TEXT UNDER STUDY Start Marker

Introduction: 3D Printed Infinity Clock

About: High school student making things.

So the idea with this clock is to make it in the shape of infinity symbol which one side of the shape will be displaying the hour hand and the other one will be displaying the minute.

If you have any suggestions or questions for the design or the code you can comment down below

Supplies

2 Stepper motors and drivers (I am using 28BYJ-48 with driver)

Microcontroller (I am using Arduino Nano, any other will do)

3D Printer for making the case

A small breadboard and jumper wires (You can just solder the wires if you want)

A 5V dc adaptor and input jack

Step 1: Design

The design of this clock is based on an idea i haven't seen done before. It has 2 separate hands. One for the hour mark and one for the minute mark. In normal clocks these hands stand on top of each other but rotate at different rates. While thinking about ways of doing that with arduino and step motors or servo motors i've realised it isn't an easy task and it would be way easier to build if they were both separate. So i thought if they were separated there could be some unique designs to fit that. That is were this "Infinity Clock" idea was born.

I used Fusion 360 to design the whole case and used my high school's 3D printer to print the case. A 3D printer is not necessary to build this. In fact i think it would we way cooler to make this out of wood but it was easier for me to 3D print the whole thing.

I used black and grey PLA for printing and below are slicer settings and the STL files.

Slicer settings for the case:

0.3mm layer height

20% infill

0.8mm shell thickness

Slicer settings for the front part:

0.1mm layer height (Lower layer height is important for this part because it has more details)

TEXT UNDER STUDY End Marker

_COMPLETE THE FOLLOWING_
1. Translate this sentence from the infinity clock guide into Spanish: "A 3D printer is not necessary to build this."
2. Write the next part of the 3D printed infinity clock guide, picking up right after its last line.
The data after this point comes from a different source than the infinity clock guide.

SUPPLIED INFORMATION Start Marker

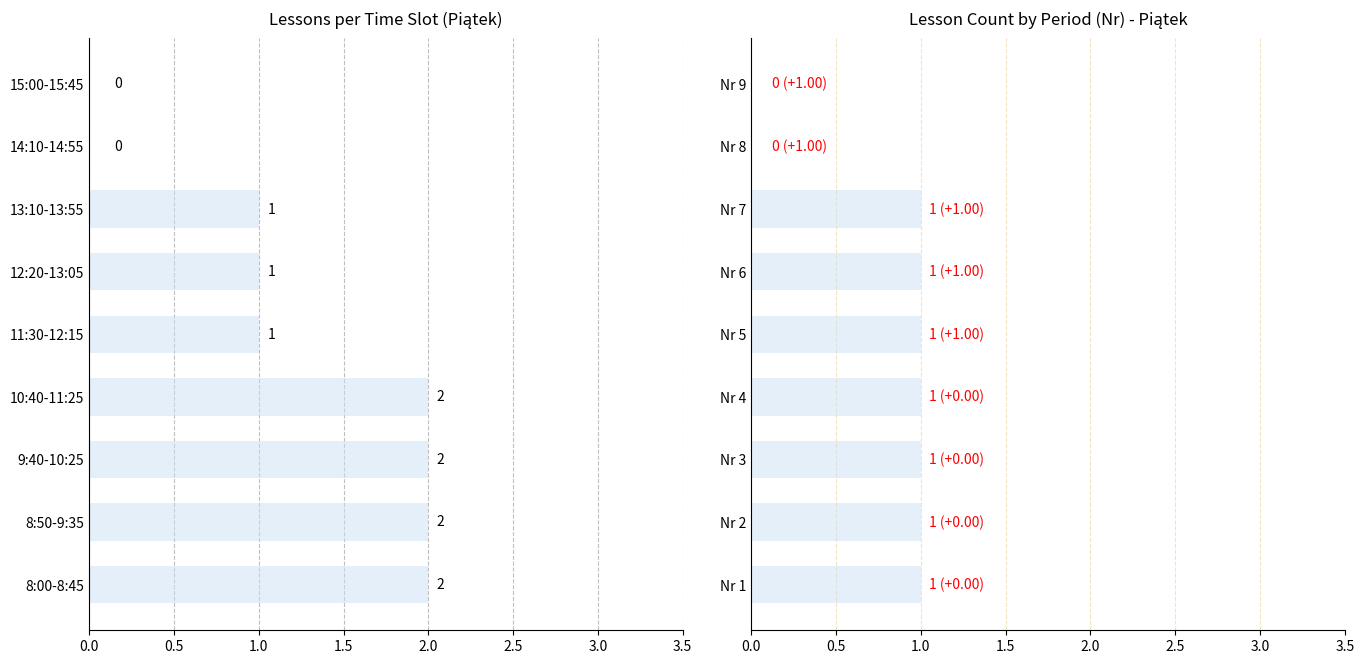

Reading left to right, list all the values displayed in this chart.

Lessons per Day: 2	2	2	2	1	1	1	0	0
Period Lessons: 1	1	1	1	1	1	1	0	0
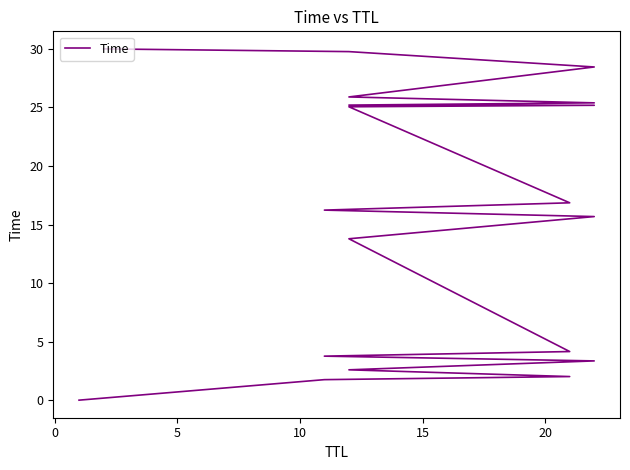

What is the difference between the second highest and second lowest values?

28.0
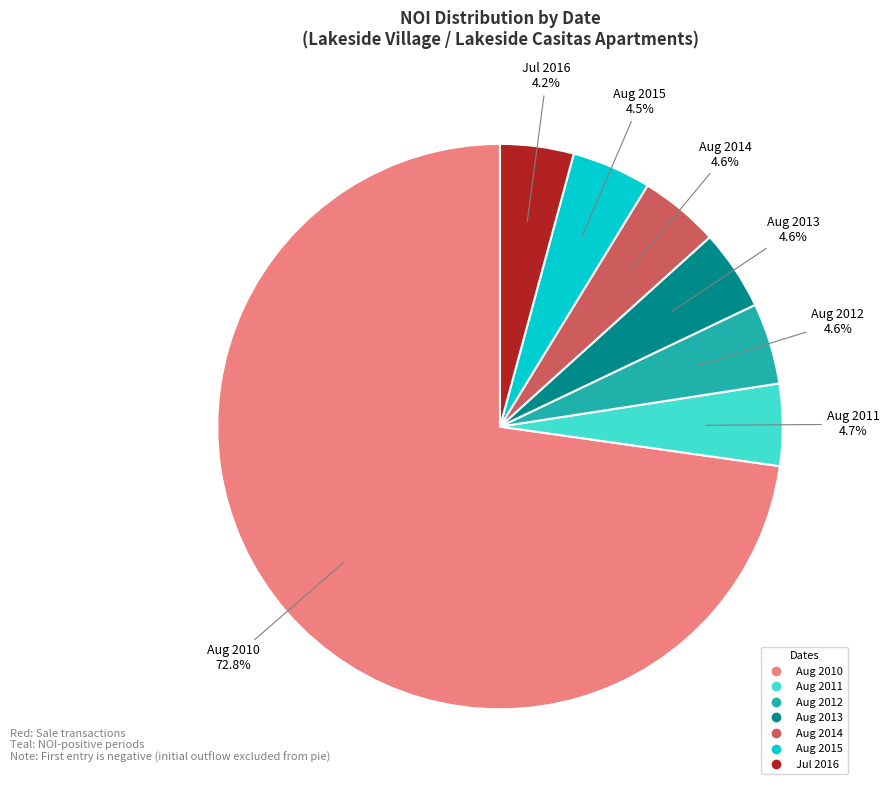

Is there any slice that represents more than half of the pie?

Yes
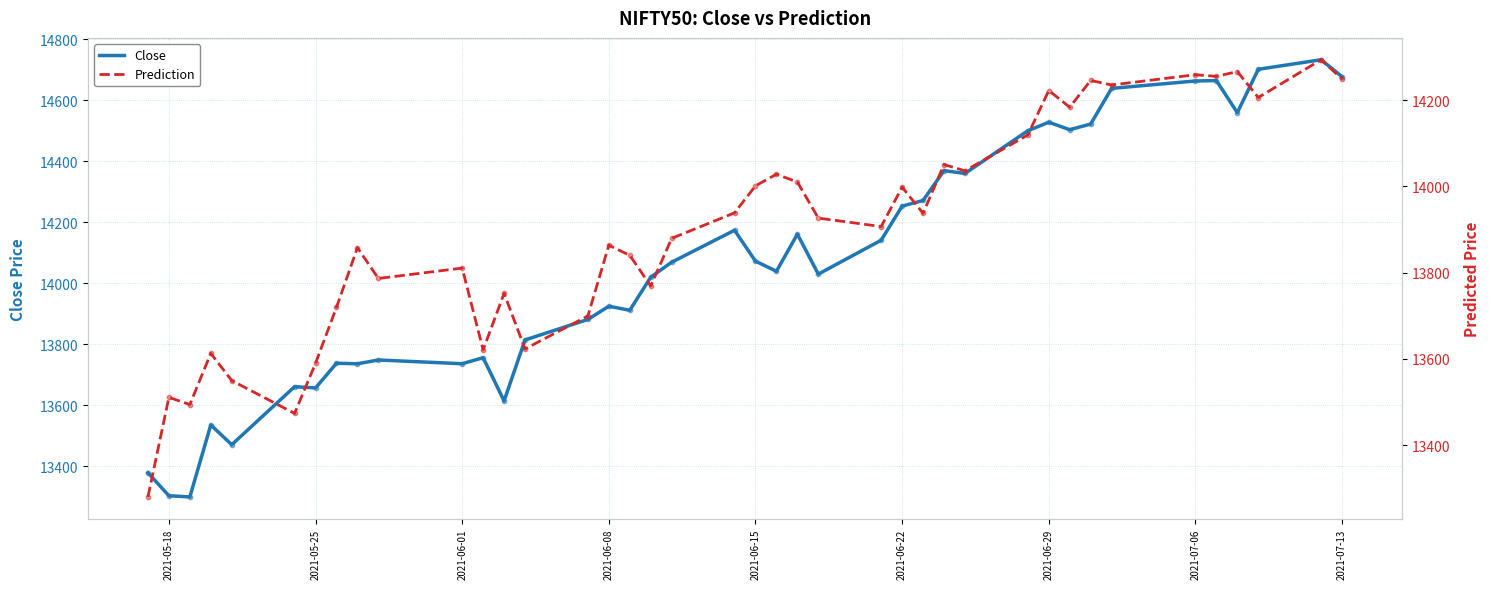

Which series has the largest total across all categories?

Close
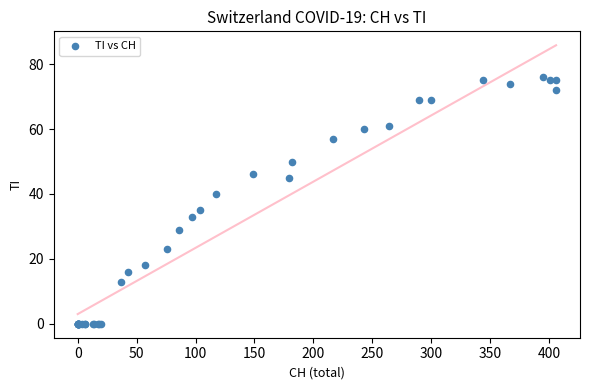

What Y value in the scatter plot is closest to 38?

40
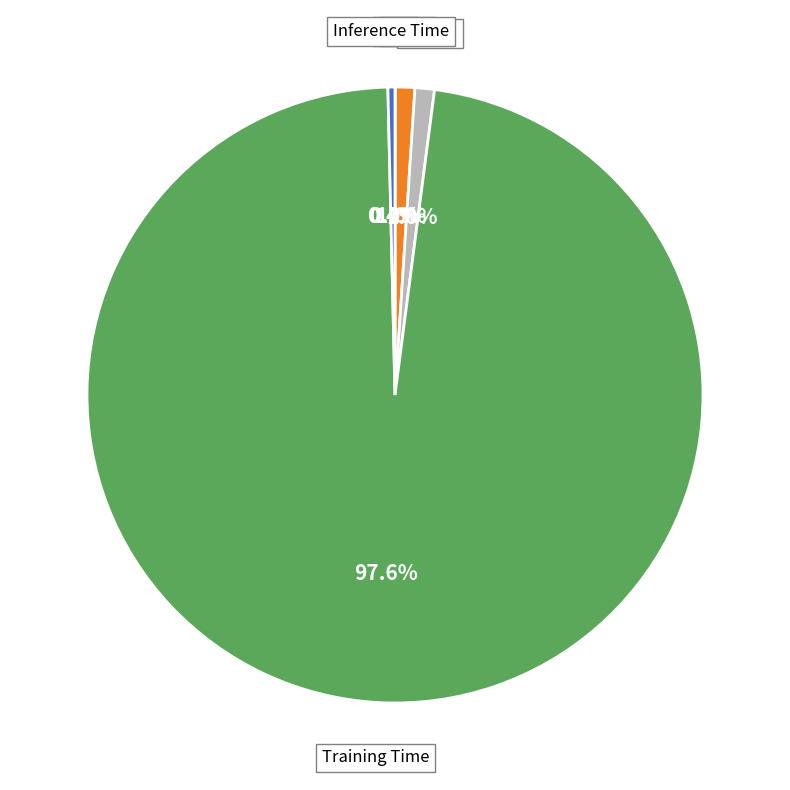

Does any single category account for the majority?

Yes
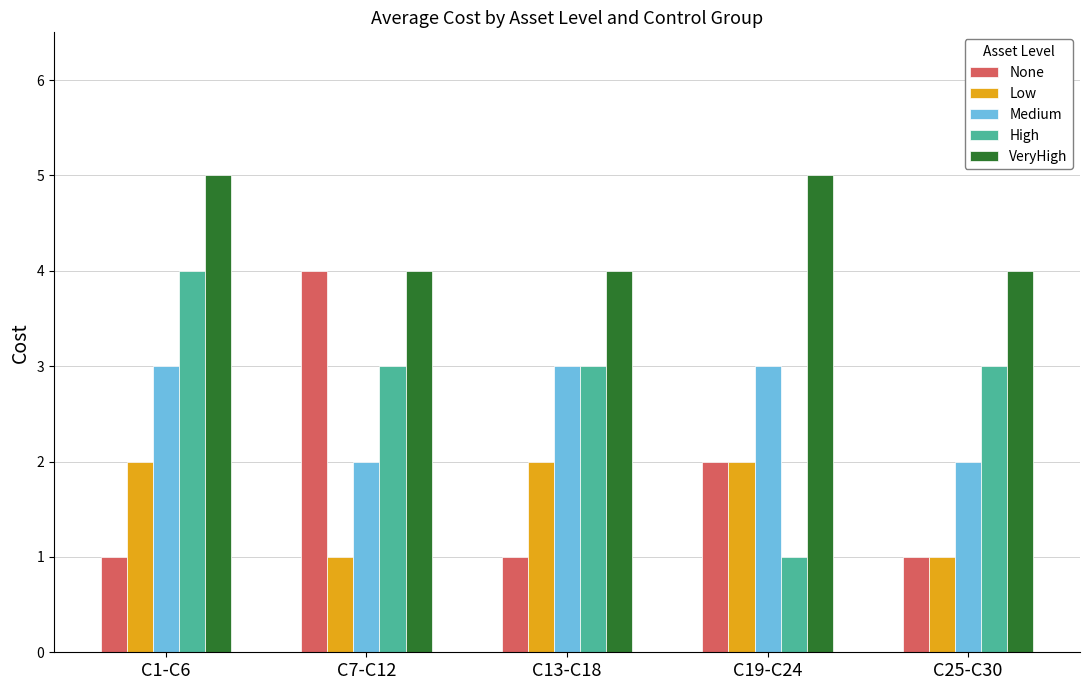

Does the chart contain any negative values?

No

SUPPLIED INFORMATION End Marker

_ANSWERS TO THE EXERCISES_
1. No es necesaria una impresora 3D para construir esto.

2.
20% infill

1mm shell thickness

Step 2: Circuitry

So the complete circuit is not very complicated but there are a few things to be careful with. Step motor driver's +5v pin should not be connected only to arduino's +5v output because arduino can't provide enough current for the motor and will fry. So we connect the motors and the arduino to +5v output of the dc jack. We also should connect all the grounds of drivers, arduino and dc jack together. When the circuitry is complete we can connect the arduino to a pc and upload the sketch.

Step 3: Finale

After uploading the sketch we need to unplug power, set the clock to current time by hand, then plug the power back on. After this the clock will start working.

The only problem with this build right now is these cheap stepper motors get out of sync as time passes so over time the clock will drift away from real time. This issue can be fixed by adding 2 encoders to the motors and adding an RTC module to keep track of time. I think this will be my next step for this project.

After all this was fun to build and taught me a lot about stepper motors and 3d designing in Fusion 360 so it was definitely worth it. And i got a cool clock now.

Any suggestions will be appreciated.

Stay creative.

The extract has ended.